- Light Perpetual, by Francis Spufford. Allen & Unwin, $39.99.
Francis Spufford's first novel was a wry, sly gem. Golden Hill insinuated readers into a peculiar historical setting (pre-Revolutionary New York), created a wealth of truly eccentric characters, and finished with a deft twist to the plot.
The location for this new story is more recent and more bleak.
Spufford imagines a Nazi bomb, "a flare choking on the soot of its own burning", destroying a household-goods store on a Saturday lunch-time in South London in November 1944.
The 900 kilograms of amatol obliterate five children (Jo, Valerie, Alec, Ben and Vernon), eliminating in an instant "all the would-be's, might-be's, could-be's of the decades to come".
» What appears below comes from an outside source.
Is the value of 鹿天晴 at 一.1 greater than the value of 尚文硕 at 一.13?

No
Nonetheless, the light perpetual does not - yet- shine upon them.
Eccentrically, Spufford then imagines the lives those kids might have led had they survived.
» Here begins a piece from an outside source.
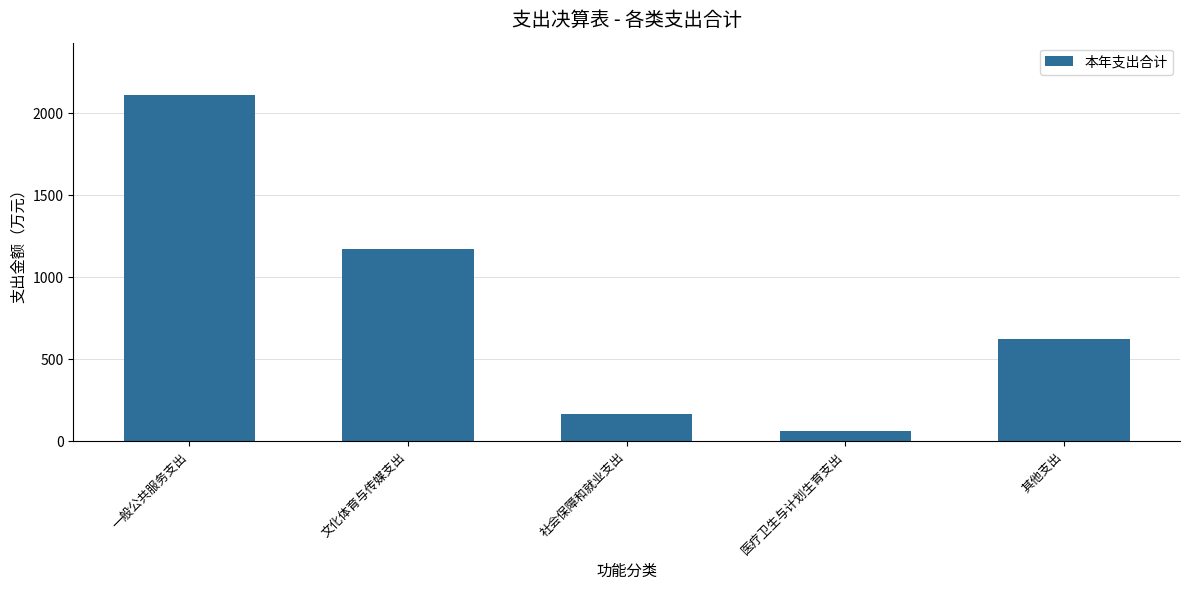

What position from the right is 社会保障和就业支出?

3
Where the motors in Golden Hill were avarice, prejudice, absurdity and hypocrisy, this novel quietly accumulates evidence of prosaic day-to-day existence.
The plot bears no resemblance to, say, Heaven Can Wait or Ghost, where the dead return but only for a while, under strict conditions.
Here we watch the five children grow up, re-introduced to each at different phases of their lives, as though they were bit-players in the documentary film Up series.
Why, then, maintain this odd conceit rather than just write a story about five kids post-war?
That question is not adequately answered.
Spufford is an intently observant writer, whether describing a school singing lesson or spectators at a soccer match, "together, turned into a big animal, angry or sad".
One scene, where a woman offers oral sex before receiving as packet of chips, starts in a humorous, ironic manner before segueing to a darker, distinctly nastier mood.
So, too, does a passage about a bipolar patient being used a a teaching aid.
Dense, rich, deeply-observed detail can sometimes clog a narrative.
Switching back and forth between five lead characters can diffuse focus and deflate the momentum of the story.
As they trundle along, Spufford's characters experience "all the goads of greed and humiliation and flattery".
Although one of them experiments with "mind-softening" drugs, the five characters remain acutely aware of their failures.
Bad luck, misogyny, lack of funds, the class system and other post-war English complaints are sometimes blamed.
The novel, though, is less social commentary more a dense exploration and evocation of moods.